According to Thurrott.com, OpenAI is making group chats in ChatGPT available globally for all users after initially launching the feature in Japan, New Zealand, South Korea, and Taiwan just one week ago. The rollout includes ChatGPT Free, Go, Plus, and Pro plans with no restrictions. Group chats support up to 20 participants who can join via invitation links, and conversations aren’t saved to users’ personal ChatGPT memory. Group managers get special controls over ChatGPT’s response tone and length. The feature implements new “social behaviors” that help the chatbot follow conversation flow and decide when to respond versus stay quiet based on context.
The social AI challenge
Here’s the thing about group dynamics – they’re messy. People talk over each other, change subjects abruptly, and have inside jokes that outsiders don’t get. So how does an AI handle that? OpenAI says they’ve programmed “social behaviors” to make ChatGPT “follow the flow” and know when to chime in versus stay quiet. That’s actually a pretty sophisticated problem to solve. I mean, think about it – humans struggle with this constantly in group settings. If ChatGPT gets this right, it could be way more useful than just having another participant who constantly interrupts or goes off on tangents.
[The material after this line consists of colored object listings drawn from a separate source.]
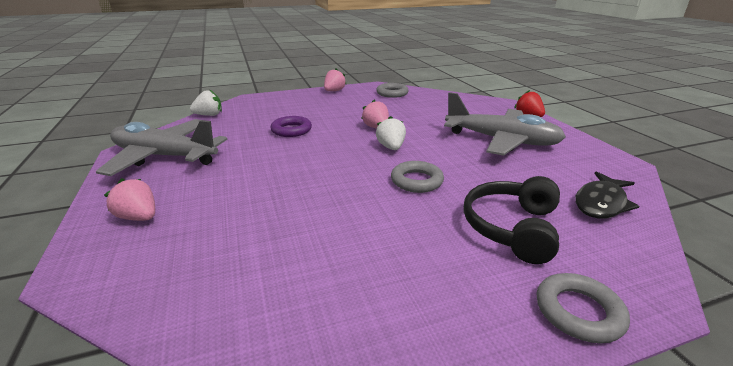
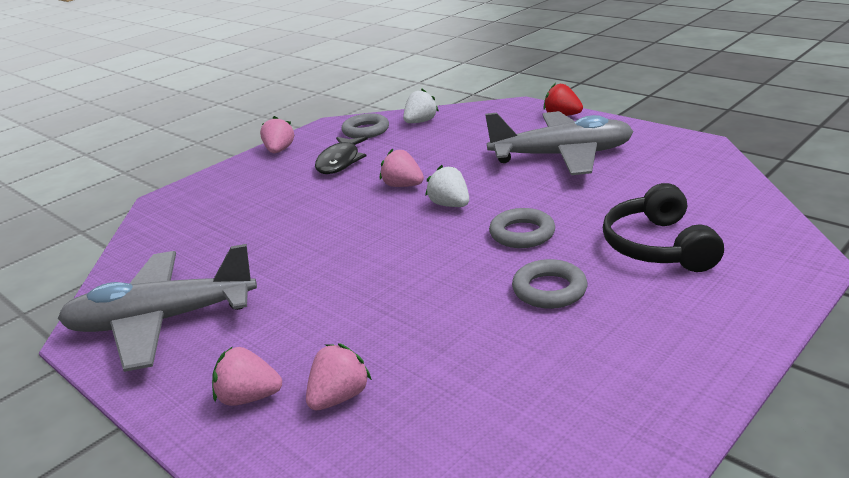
camera: 25 degrees left, 0 degrees up
(178, 241) = (339, 397): none -> pink strawberry
(209, 115) = (136, 244): white strawberry -> white strawberry (420, 122)
(291, 130) = (294, 225): purple ring -> none
(578, 312) = (768, 294): grey ring -> grey ring (549, 290)
(601, 203) = (711, 193): black fish -> black fish (340, 162)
Microsoft playing catch-up?
Now here’s where it gets interesting. Microsoft is testing a similar groups feature in Copilot with some US users, but OpenAI just rolled this out globally across all plans. That’s a significant move in the AI assistant wars. Basically, while Microsoft is still in testing phase, OpenAI is giving this to everyone – free users included. That’s a pretty aggressive play for market share. And with up to 20 participants per group, this could become the default way teams collaborate on writing, brainstorming, or problem-solving using AI. The real question is whether Microsoft will accelerate their own rollout or try to differentiate with enterprise features.
The privacy angle
One clever detail here is that group chats don’t get saved to your personal ChatGPT memory. That’s actually smart – it means you can have work conversations or sensitive discussions without them polluting your main chat history. But it also raises questions about where that data does go and how it’s used for training. OpenAI’s walking a fine line between collaboration features and user privacy concerns. For business users especially, this could be a deciding factor between using ChatGPT groups versus sticking with more established collaboration tools that have clearer data governance policies.